New Open-Source Bimanual Robot Model
A new 1-billion-parameter diffusion transformer, RDT-1B, has been released for bimanual robot manipulation. The model was pretrained on over one million multi-robot episodes and is seen as an example of foundation models scaling imitation learning. RDT-1B has been made available as an open-source project on GitHub for researchers and developers.

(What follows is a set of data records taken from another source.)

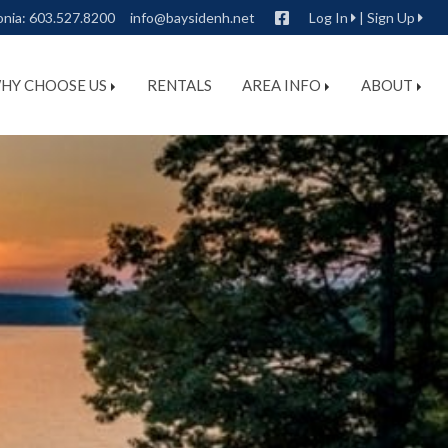
Facebook
onia:
603.527.8200
info@baysidenh.net
Log In
|
Sign Up
HY CHOOSE US
RENTALS
AREA INFO
ABOUT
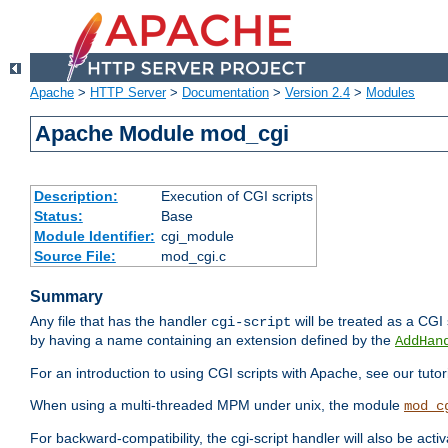
Apache
>
HTTP Server
>
Documentation
>
Version 2.4
>
Modules
Apache Module mod_cgi
Description:
Execution of CGI scripts
Status:
Base
Module Identifier:
cgi_module
Source File:
mod_cgi.c
Summary
Any file that has the handler
will be treated as a CGI s
cgi-script
by having a name containing an extension defined by the
AddHan
For an introduction to using CGI scripts with Apache, see our tutor
When using a multi-threaded MPM under unix, the module
mod_c
For backward-compatibility, the cgi-script handler will also be acti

- To address data scarcity in bimanual manipulation, RDT-1B was fine-tuned on a new dataset of over 6,000 episodes collected on an ALOHA dual-arm robot. - A key technical innovation is its "Physically Interpretable Unified Action Space," which standardizes action representations from the 46 different robot datasets it was pre-trained on, preserving physical meanings to better transfer learned skills. - The model's architecture combines a SigLIP vision encoder and a T5-XXL language encoder with a diffusion transformer that generates actions, allowing it to understand multi-modal commands. - In practice, RDT-1B processes language instructions and RGB images from up to three camera views to predict a sequence of 64 future robot actions. - It has demonstrated strong few-shot learning capabilities, acquiring new skills from as few as one to five demonstrations on a real robot. - This model follows a trend of Vision-Language-Action (VLA) models in robotics, such as Google DeepMind's RT-2, which also learns from a combination of web-scale data and robot-specific data to improve generalization. - RDT-1B's performance is benchmarked on its dexterity, zero-shot generalization to unseen objects, and its ability to follow language instructions for complex tasks. - The model is designed to be compatible with a wide variety of manipulators, including single-arm, dual-arm, and robots with wheeled locomotion, by unifying their action spaces.